TwinStars Darbaki ends course in Brazil

By Omari Jackson

ATLANTA, GA – Sept. 08, 2009: Head soccer coach Youssef Darbaki of Minnesota Twinstars ended three weeks attachment training in Sao Paolo, Brazil, completing his dream of becoming soccer coaching instructor.

Coach Darbaki was attached to Sao Paolo FC during the first week and moved on to Paulista FC in the second week and Santos FC, soccer legend Pele’s former club, under the umbrella of Professor Thadeu Goncalves.

The course was sanctioned by FIFA, and organized by the Brazilian Football Association, and coach Darbaki was one of several coaches from Europe and Brazil who benefited from the program.

In the third week, Coach Darbaki studied method and preparation of the Brazilian national and the youth team, with emphasis on physical therapy, agility and technical development as well as the management of players, both local and international.

Also in attendance were Brazilian ex-world cup player, Ricardo, who is presently the head coach of Sao Paolo FC, and Coaches Antonio Mello and Luxemburgo, formerly of Spanish Serie A club, Real Madrid, now managing Santos FC.

Coach Darbaki, at the end of the attachment course, earned his FIFA License, which now qualifies him to organize coaching clinics throughout the world to arm coaches with skills and techniques needed for the successful managing of a national team.
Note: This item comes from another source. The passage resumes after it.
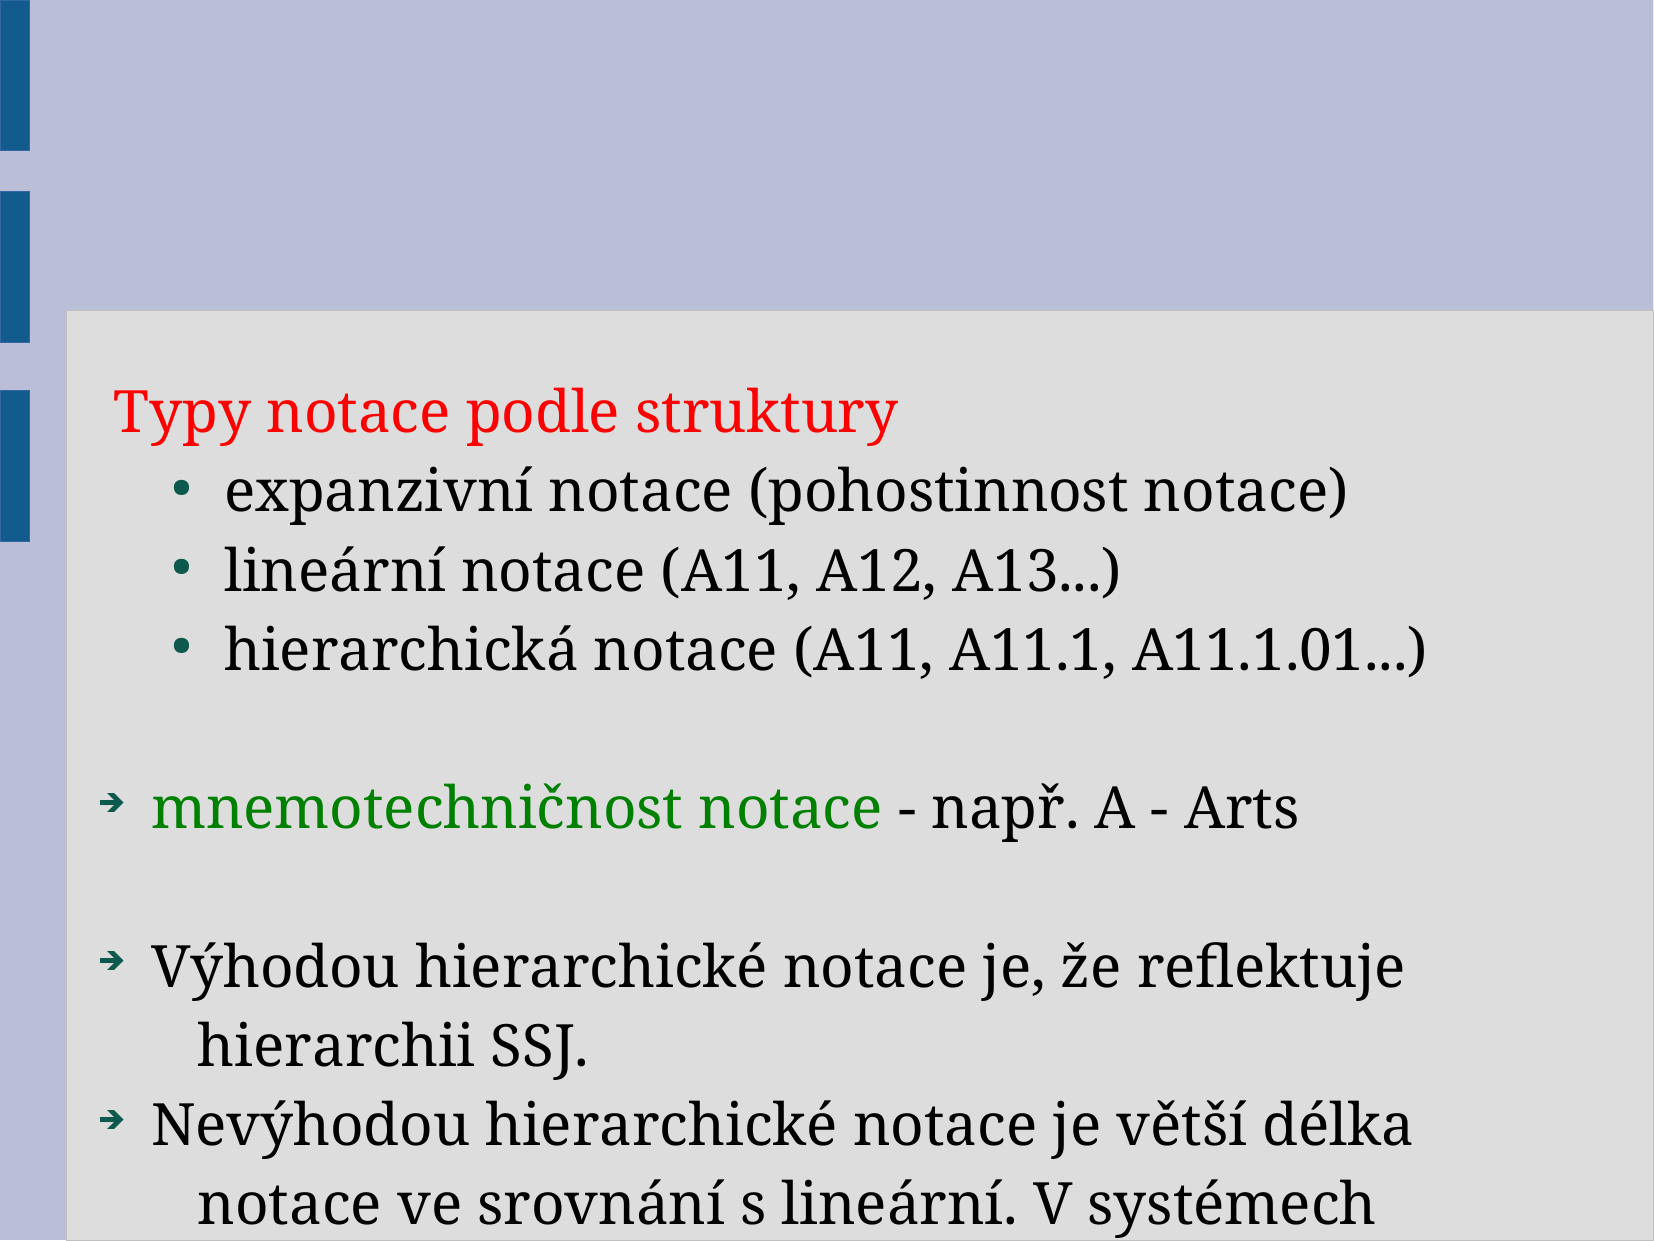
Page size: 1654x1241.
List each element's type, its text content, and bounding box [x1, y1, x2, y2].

list Typy notace podle struktury expanzivní notace (pohostinnost notace) lineární notace (A11, A12, A13...) hierarchická notace (A11, A11.1, A11.1.01...) mnemotechničnost notace - např. A - Arts Výhodou hierarchické notace je, že reflektuje hierarchii SSJ. Nevýhodou hierarchické notace je větší délka notace ve srovnání s lineární. V systémech třídění, které nepoužívají hierarchické notace, je pružnost notace obvykle větší. [5, 370, 1565, 1241]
His next stop will be in Canada in October, this year, where Coach Darbaki will run a two-week coaching clinic.

In a telephone interview from his base in Minnesota yesterday, Coach Darbaki said, “Youth football featured prominently during the three weeks, and I am glad that I can now help many coaches with skills and knowledge for their career.”

He said one aspect that also came up during the course was how to showcase the Brazilian soccer philosophy, “that has made Brazil more successful than many countries.”

He said he will be running soccer academies with emphasis on “foot communication,” a new philosophy that should be sweeping across the soccer world, in few years from now.

Meanwhile Coach Darbaki urged Liberian sports officials to accept his invitation to take over the national soccer team, Lone Star, that he believes, “I can develop for better results.”

He said he has been working with several Liberian soccer players in the United States, who have all encouraged him to help their country’s national team.

At the time of writing, Coach Darbaki said he had submitted a letter of intent with sports officials in Monrovia, and with time permitting, he would continue to hold Liberia as a likely place to put his professional expertise in developing the national team, as well as youth teams for Liberia.

“Liberia is losing time,” he said, “to start the first step of developing a program to provide education to local coaches because they are the ones who will develop local young players. This is a formula, and with that there will be a base for the entire country.”

He spoke on the business side of sports, emphasizing that he has a wide range of experience in player placement to top clubs in Europe and the United States, as well as players pursuing their education in colleges in the United States.